確かに、北海道は暖房を使う期間が長く、外気温も低いため、暖房に必要なエネルギーは大きくなります。
しかし、暖房費は「北海道だから高い」「宮崎だから安い」と、地域だけで決まるものではありません。
住宅性能、家の広さ、暖房方法、設定温度、家族の暮らし方などによって大きく変わります。
北海道は暖房を使う期間が長い
北海道では、秋から春まで暖房を使う家庭もあります。
また、冬には外気温が氷点下になることも珍しくありません。
外と室内の温度差が大きくなるほど、家の中から外へ逃げる熱も増えます。
そのため、同じ広さ、同じ住宅性能の家を同じ温度に保つのであれば、宮崎より北海道の方が暖房に必要なエネルギーは大きくなるのが一般的です。

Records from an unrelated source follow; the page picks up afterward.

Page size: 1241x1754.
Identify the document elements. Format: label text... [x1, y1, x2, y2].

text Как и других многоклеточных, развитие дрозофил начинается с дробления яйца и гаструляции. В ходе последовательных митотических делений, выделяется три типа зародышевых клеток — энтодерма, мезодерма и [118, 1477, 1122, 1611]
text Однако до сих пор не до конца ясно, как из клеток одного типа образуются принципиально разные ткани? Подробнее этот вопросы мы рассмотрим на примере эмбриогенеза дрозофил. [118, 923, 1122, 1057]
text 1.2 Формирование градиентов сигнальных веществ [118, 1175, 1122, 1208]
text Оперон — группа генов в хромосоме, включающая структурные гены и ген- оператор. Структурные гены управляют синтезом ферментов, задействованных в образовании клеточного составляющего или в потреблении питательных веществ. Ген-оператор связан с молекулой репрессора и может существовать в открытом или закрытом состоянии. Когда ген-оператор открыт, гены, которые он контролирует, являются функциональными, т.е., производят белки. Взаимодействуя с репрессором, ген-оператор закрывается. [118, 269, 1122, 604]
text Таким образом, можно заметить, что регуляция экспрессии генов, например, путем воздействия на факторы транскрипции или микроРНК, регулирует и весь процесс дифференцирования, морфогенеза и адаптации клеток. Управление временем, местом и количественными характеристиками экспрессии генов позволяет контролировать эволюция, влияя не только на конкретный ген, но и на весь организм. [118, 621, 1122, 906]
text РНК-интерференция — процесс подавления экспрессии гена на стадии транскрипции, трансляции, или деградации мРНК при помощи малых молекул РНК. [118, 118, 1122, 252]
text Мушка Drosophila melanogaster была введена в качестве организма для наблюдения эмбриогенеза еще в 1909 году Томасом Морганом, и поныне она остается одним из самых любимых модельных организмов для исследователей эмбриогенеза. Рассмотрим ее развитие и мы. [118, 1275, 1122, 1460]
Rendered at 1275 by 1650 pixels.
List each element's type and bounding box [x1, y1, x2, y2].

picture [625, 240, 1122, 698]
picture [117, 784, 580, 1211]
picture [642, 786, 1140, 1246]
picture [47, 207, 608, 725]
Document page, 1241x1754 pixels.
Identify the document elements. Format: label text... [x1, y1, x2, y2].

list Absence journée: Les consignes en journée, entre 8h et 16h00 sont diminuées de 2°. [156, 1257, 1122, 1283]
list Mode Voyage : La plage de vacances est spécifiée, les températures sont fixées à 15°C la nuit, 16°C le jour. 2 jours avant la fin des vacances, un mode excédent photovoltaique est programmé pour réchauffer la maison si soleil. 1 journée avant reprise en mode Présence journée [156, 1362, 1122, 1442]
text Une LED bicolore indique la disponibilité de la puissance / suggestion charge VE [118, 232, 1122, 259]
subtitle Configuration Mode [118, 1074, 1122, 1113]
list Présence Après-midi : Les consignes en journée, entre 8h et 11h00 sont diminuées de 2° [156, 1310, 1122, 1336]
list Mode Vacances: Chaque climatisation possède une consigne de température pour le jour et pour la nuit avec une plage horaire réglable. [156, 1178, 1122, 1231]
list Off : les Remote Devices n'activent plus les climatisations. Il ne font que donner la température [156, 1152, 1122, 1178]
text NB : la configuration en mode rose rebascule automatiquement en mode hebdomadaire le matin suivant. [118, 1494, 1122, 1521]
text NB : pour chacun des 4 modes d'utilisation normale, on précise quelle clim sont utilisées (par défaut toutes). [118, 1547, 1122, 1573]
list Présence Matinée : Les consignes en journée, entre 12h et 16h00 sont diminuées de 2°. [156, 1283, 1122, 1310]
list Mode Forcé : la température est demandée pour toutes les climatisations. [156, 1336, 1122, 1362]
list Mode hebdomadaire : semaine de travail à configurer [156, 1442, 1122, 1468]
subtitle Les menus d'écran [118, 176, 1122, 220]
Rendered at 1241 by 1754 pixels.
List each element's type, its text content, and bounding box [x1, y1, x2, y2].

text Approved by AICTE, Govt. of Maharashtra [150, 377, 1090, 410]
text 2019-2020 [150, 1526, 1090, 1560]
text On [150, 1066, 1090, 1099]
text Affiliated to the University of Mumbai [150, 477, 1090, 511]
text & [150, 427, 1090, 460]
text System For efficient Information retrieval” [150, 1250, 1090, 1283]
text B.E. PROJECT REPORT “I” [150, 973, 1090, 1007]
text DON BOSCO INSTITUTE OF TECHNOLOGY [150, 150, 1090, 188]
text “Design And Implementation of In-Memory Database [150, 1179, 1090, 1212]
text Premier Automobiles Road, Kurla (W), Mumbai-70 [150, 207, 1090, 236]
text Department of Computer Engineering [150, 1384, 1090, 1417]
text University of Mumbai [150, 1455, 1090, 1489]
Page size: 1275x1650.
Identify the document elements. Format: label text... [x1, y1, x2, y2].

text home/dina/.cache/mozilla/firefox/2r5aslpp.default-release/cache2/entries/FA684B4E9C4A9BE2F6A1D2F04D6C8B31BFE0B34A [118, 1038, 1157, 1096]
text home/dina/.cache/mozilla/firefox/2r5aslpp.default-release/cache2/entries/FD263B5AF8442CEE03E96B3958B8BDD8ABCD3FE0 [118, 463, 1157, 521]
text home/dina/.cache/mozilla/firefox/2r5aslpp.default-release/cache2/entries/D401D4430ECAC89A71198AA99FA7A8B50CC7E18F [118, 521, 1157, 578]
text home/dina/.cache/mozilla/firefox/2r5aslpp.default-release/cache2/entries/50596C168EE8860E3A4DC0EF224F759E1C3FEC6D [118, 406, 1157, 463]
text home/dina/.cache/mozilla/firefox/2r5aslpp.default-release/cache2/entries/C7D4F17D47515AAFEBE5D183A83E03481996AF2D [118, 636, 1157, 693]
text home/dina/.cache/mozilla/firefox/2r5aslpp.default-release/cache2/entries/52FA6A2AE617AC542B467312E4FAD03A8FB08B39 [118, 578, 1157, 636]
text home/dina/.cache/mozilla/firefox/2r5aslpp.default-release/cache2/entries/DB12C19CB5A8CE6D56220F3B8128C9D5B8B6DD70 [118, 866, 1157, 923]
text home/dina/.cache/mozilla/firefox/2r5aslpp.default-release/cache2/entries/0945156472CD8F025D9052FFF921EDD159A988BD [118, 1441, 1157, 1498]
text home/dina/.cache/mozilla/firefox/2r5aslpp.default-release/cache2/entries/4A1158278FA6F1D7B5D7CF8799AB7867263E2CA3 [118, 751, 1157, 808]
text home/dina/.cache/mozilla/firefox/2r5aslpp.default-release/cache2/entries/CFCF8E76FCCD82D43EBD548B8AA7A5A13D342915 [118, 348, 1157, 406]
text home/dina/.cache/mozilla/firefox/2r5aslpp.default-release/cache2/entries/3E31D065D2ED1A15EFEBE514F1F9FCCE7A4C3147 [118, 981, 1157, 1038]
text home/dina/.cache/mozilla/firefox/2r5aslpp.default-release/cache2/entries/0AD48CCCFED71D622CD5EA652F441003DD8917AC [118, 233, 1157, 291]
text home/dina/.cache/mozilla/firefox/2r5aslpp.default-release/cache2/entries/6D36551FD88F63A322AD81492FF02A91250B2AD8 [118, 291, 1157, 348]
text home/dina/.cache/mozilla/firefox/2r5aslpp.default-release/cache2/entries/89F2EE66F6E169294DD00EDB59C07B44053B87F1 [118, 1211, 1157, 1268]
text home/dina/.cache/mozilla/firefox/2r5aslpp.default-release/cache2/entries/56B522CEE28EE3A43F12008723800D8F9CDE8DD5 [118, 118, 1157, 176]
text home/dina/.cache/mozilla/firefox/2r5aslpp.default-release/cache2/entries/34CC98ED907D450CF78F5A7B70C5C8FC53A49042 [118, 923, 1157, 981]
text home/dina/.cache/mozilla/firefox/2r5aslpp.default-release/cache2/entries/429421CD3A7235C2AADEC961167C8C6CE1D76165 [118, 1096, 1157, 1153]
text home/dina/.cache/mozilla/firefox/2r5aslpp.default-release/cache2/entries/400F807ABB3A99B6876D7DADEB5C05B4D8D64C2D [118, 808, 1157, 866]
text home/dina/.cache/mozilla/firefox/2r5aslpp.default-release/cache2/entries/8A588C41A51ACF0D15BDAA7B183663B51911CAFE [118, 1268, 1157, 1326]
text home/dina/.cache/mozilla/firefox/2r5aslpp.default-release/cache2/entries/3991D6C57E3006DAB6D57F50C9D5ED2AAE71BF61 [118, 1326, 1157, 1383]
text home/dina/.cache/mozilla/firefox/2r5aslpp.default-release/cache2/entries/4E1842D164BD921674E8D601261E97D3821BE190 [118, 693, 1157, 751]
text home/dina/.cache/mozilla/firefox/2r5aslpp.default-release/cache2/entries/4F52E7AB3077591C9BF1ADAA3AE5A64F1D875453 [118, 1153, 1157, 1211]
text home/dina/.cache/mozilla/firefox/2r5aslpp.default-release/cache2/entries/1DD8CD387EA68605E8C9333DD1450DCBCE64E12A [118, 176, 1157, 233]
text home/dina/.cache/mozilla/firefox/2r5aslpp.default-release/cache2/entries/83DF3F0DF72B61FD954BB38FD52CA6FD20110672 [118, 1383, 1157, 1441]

ただし、それだけで「北海道の家は暖房費が高い」と判断することはできません。
北海道では厳しい寒さに対応するため、熱を逃がしにくい家づくりが進められてきたからです。
高性能住宅は暖房の熱を逃がしにくい
断熱・気密性能が十分でない家では、暖房でつくった熱が外へ逃げ続けます。
室温を保つためには、暖房を強く、長時間運転しなければなりません。
例えるなら、穴の開いたバケツに水を入れ続けるようなものです。
一方、性能の整った北海道の住宅では、
- 天井・壁・床をしっかり断熱する
- 家の隙間を減らす
- 窓から逃げる熱を抑える
- 玄関から冷気が入るのを防ぐ
- 家全体の温度差を小さくする
- 家の性能に合った暖房を選ぶ
ことで、つくった暖かさを保ちやすくしています。
暖房を使わずに暮らすのではなく、使ったエネルギーをできるだけ無駄にしない家にするのです。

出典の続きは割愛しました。